*** Opening of Document extract ***

The new order “prevents U.S. investment from supporting the Chinese defense sector, while also expanding the U.S. government’s ability to address the threat of Chinese surveillance technology firms that contribute — both inside and outside China — to the surveillance of religious or ethnic minorities or otherwise facilitate repression and serious human rights abuses,” the administration said in a fact-sheet describing the ban, which takes effect on Aug. 2.
The executive order does not provide detail on how the surveillance technology has been used, but U.S. officials have frequently expressed alarm over facial recognition and other surveillance tools that China has employed against its Uyghur minority population, and against pro-democracy protesters in Hong Kong.
Chinese companies also export a range of technology that can be used for surveillance, a development that Secretary of State Antony Blinken has said is contributing to a global competition between “techno-democracies and techno-autocracies.”
The preservation of the Trump ban is another sign that Biden is continuing his predecessor’s tough approach toward China. Biden has also maintained import tariffs that Trump levied on many Chinese goods, and in March implemented a separate Trump executive order by sending subpoenas to several Chinese companies to seek information on possible national security risks.
“This looks to be another example of the Biden administration taking a Trump policy and improving and expanding it,” said Eric Sayers, a visiting fellow at the American Enterprise Institute.
But some lawmakers were skeptical that the order will be an improvement.
“We know for a fact that Wall Street is helping to finance the Chinese Communist Party’s effort to weaken and ultimately replace American leadership,” Sen. Marco Rubio (R-Fla.) said in a statement. “The story of the past two decades has been America’s unwillingness to confront Beijing’s exploitation of our legal, political, and financial systems. While the administration updated the Trump-era policy in important ways, I am very concerned that President Biden’s Treasury Department is too closely aligned with Wall Street to take the actions necessary to prevent American savings from being used to fund the Chinese Communist Party.”
Senior administration officials said it was important to move the program to the Treasury Department because companies included on the Trump administration’s Defense Department list, including smartphone manufacturer Xiaomi, had successfully challenged their inclusion in court.
Treasury has more experience drafting sanctions programs “in a way that meets all the U.S. judicial and legal standards,” said one Biden official.
“Treasury has a regulatory structure to list names and enforce prohibitions. Defense doesn’t,” said Kevin Wolf, a former senior Commerce official who is now a partner at Akin Gump Strauss Hauer & Feld.

*** Close of Document extract ***
*** Opening of Study material ***

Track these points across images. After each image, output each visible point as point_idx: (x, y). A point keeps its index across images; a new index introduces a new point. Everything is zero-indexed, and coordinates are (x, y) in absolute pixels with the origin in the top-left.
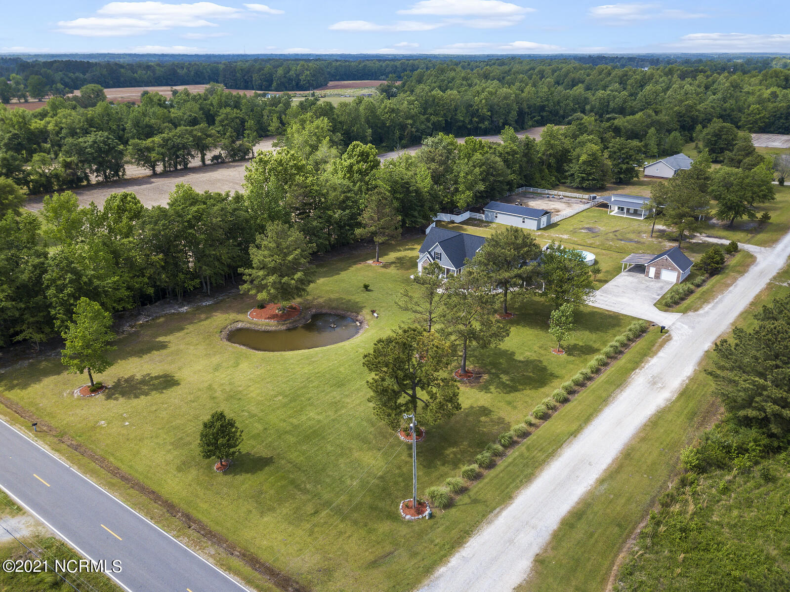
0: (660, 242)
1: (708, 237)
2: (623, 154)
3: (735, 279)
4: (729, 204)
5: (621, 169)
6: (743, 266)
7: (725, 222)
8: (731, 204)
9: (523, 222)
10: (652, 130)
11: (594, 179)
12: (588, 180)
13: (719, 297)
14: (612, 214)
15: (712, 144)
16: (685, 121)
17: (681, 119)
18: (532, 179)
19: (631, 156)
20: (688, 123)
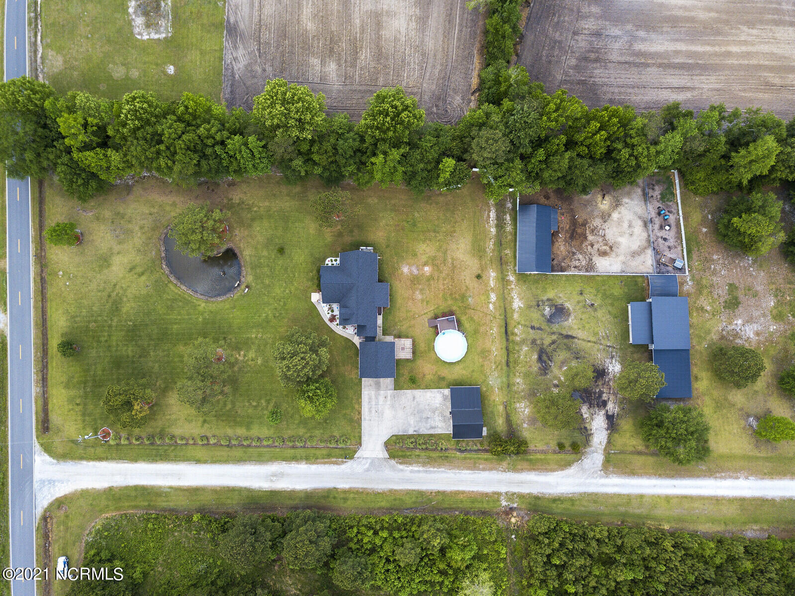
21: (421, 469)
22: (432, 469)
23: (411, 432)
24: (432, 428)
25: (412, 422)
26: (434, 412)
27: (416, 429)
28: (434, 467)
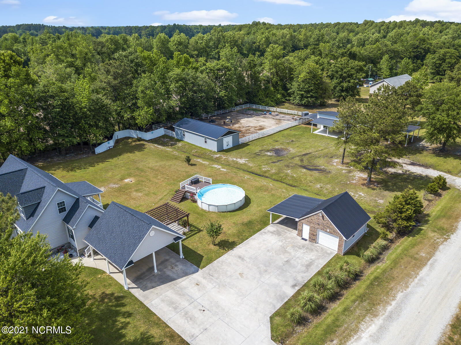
0: (350, 172)
1: (413, 164)
2: (345, 73)
3: (435, 247)
4: (438, 125)
5: (342, 87)
6: (449, 218)
7: (434, 146)
8: (441, 126)
9: (206, 142)
10: (386, 57)
11: (312, 97)
12: (307, 97)
13: (400, 296)
14: (316, 132)
15: (437, 67)
16: (418, 52)
17: (415, 50)
18: (256, 96)
19: (352, 75)
20: (421, 53)
21: (379, 321)
22: (389, 308)
23: (291, 292)
24: (308, 266)
25: (275, 281)
26: (285, 252)
27: (292, 283)
28: (388, 303)
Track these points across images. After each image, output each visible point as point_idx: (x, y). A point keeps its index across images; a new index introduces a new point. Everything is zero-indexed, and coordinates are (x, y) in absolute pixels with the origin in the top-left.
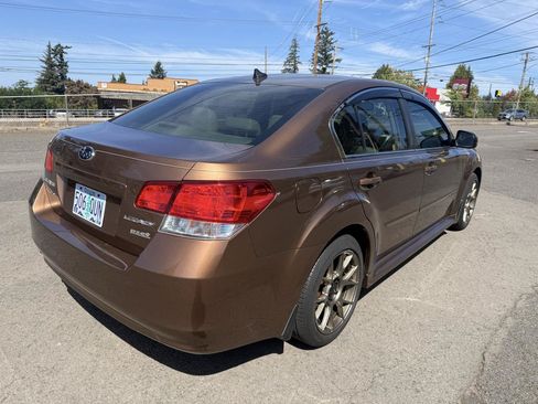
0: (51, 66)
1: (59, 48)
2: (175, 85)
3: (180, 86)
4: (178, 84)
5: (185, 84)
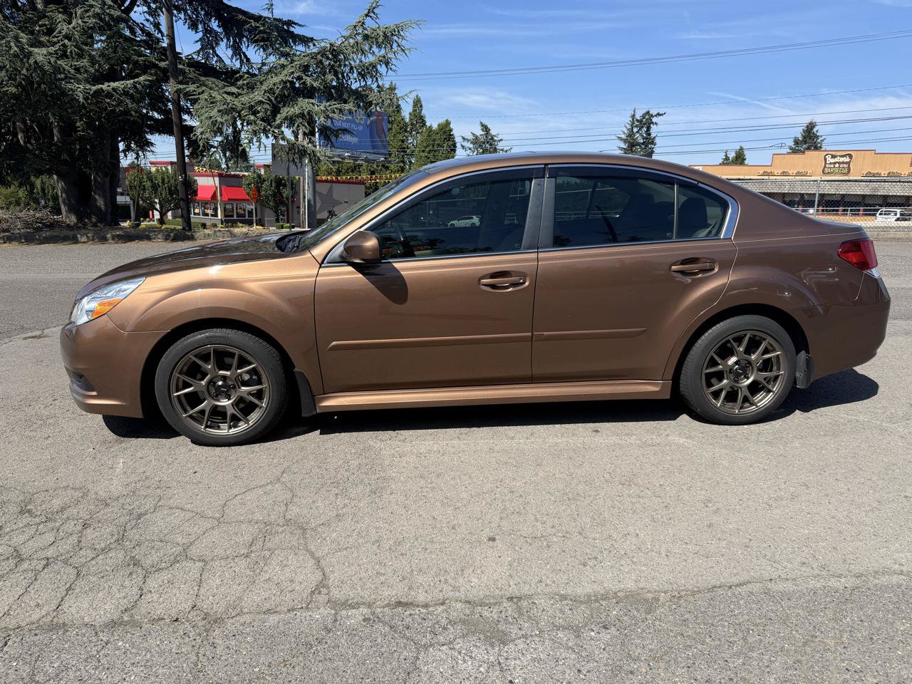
0: (632, 145)
1: (647, 117)
2: (826, 163)
3: (835, 163)
4: (833, 161)
5: (847, 159)
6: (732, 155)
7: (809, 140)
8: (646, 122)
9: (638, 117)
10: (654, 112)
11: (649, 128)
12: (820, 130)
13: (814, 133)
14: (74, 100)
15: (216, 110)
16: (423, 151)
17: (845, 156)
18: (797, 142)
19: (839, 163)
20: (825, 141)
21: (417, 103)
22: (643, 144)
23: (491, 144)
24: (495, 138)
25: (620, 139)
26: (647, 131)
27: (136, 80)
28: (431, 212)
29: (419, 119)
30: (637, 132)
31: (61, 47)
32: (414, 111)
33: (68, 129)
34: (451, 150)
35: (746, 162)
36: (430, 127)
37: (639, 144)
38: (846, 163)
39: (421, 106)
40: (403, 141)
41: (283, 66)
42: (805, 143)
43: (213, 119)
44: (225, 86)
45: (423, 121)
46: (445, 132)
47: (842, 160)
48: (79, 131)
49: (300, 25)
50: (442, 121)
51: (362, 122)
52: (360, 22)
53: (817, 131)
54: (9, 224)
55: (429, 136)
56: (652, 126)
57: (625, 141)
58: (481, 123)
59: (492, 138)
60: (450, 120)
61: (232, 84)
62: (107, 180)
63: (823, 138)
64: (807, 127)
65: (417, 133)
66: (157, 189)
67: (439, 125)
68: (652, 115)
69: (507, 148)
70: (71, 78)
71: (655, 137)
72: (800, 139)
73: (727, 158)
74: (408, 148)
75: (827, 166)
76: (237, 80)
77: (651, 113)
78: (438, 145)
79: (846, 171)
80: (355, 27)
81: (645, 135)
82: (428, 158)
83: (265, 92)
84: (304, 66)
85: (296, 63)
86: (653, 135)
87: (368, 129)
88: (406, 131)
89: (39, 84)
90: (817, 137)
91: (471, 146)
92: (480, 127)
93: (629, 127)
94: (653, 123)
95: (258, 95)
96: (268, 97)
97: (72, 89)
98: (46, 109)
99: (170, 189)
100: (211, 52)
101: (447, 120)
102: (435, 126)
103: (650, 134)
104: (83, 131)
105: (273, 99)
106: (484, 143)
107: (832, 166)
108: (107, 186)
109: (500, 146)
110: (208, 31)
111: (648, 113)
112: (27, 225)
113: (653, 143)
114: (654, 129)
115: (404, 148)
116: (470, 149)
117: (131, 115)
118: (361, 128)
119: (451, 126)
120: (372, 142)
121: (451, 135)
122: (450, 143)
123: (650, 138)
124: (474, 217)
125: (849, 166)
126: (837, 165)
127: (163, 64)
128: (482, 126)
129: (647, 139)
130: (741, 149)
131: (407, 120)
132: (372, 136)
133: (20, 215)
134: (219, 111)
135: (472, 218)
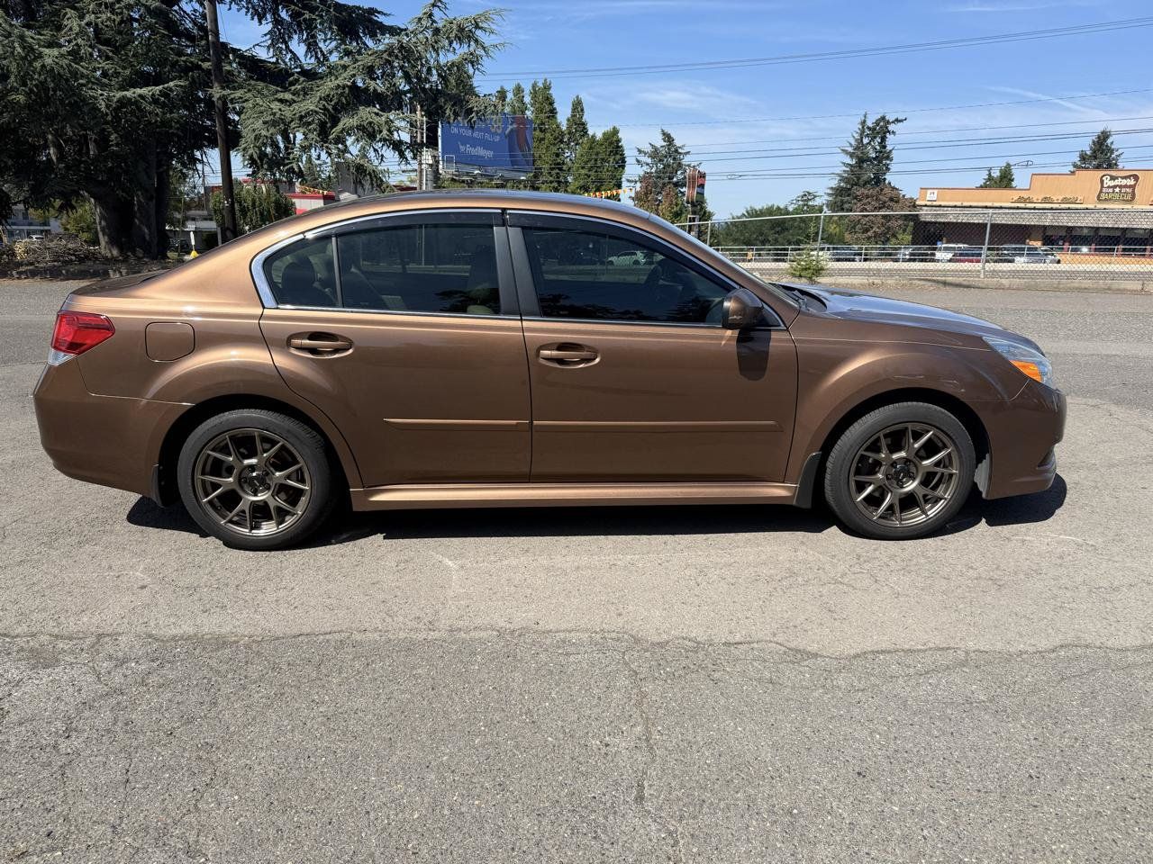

*** Close of Study material ***

## Task item A
Answer these questions using the article on the investment ban:
(i) On what date does the ban take effect?
(ii) Which smartphone manufacturer successfully challenged its inclusion on the Defense Department list?
(iii) At which firm is Kevin Wolf now a partner?
## Task item B
List every person the article on the investment ban identifies by both first and last name.
## Task item C
From the article on the investment ban, quote the stretch from "Senior administration officials" through "one Biden official.".

## Task solution A
(i) Aug. 2
(ii) Xiaomi
(iii) Akin Gump Strauss Hauer & Feld

## Task solution B
Antony Blinken
Eric Sayers
Marco Rubio
Kevin Wolf

## Task solution C
Senior administration officials said it was important to move the program to the Treasury Department because companies included on the Trump administration’s Defense Department list, including smartphone manufacturer Xiaomi, had successfully challenged their inclusion in court.
Treasury has more experience drafting sanctions programs “in a way that meets all the U.S. judicial and legal standards,” said one Biden official.